Ontario becomes a model for Canada with a GHG reduction target for 2030

By Arman Kazemi

May 21, 2015

Ontario recently announced its plans to reduce greenhouse gases by 2030. By doing so, it became the first Canadian province to detail its emissions targets in the lead up to a major international climate conference in Paris this December.

The 2030 goals operate as a mid-term target for the eventual goal of reducing emissions to 80 per cent of 1990 levels by 2050. The province previously established short goal of reducing emissions by 15 per cent below 1990 levels by 2020. Their mid-term goal is 37 per cent reductions by 2030.

By making this announcement, Ontario is attempting to fulfil its promise to become a national leader in the fight against climate change.

Canadian academics have been urging the provinces and territories to take action to help Canada meet its international climate change targets. They cite carbon pricing initiatives like the Western Climate Initiative’s cap and trade accord between Quebec and California that Ontario just joined last month.

Last year Ontario led Canada to a fifth place ranking of worldwide countries investing in renewable energy. This was achieved thanks to the province’s expanded renewable capacity and significant procurements of solar and wind technology. Ontario’s feed-in-tariff program helped Canada rank seventh for solar energy installations in 2013.

Meanwhile, the federal government recently announced its own 2030 emissions reductions plan. Speaking in Winnipeg, Environment Minister Leona Aglukkaq committed to greenhouse gas reductions of 30 per cent below 2005 levels. This comes ahead of a G7 conference in Germany next month at which national leaders will be asked to formally release actionable emissions targets in preparation for the upcoming climate talks in Paris.

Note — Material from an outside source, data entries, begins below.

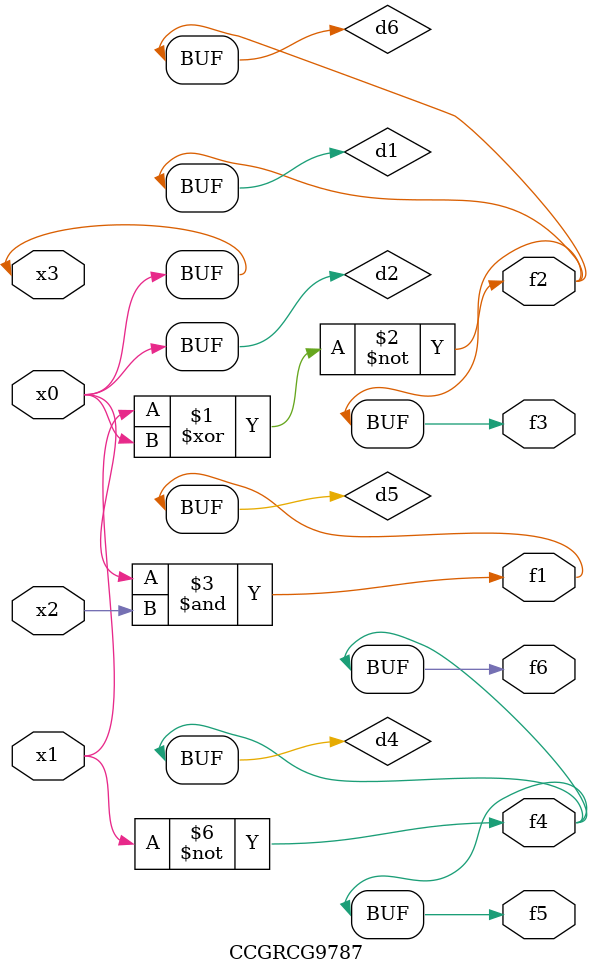
<source format=v>
module CCGRCG9787(
	input x0, x1, x2, x3,
	output f1, f2, f3, f4, f5, f6
);

	wire d1, d2, d3, d4, d5, d6;

	xnor (d1, x1, x3);
	buf (d2, x0, x3);
	nand (d3, x0, x2);
	not (d4, x1);
	nand (d5, d3);
	or (d6, d1);
	assign f1 = d5;
	assign f2 = d6;
	assign f3 = d6;
	assign f4 = d4;
	assign f5 = d4;
	assign f6 = d4;
endmodule

</source>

Various sources have pointed out, however, that Canada is likely to miss the emissions reduction targets that were set at the 2009 Copenhagen Accord. Many believe that the federal government’s unwillingness to set targets for major emitters in the Alberta tarsands is the main reason why Canada is unlikely to achieve existing climate commitments.

Despite challenges at the federal level, Ontario’s politicians see an opportunity to serve as a role model for other provinces and set new standards for the country.

“Establishing a 2030 greenhouse gas emission reduction target of 37 per cent below 1990 levels,” said Glen Murray, Ontario’s Minister of the Environment and Climate Change, “sends a clear signal to Canada and the world that Ontario is committed to creating a lasting legacy of a better environment and a stronger low-carbon economy for future generations.”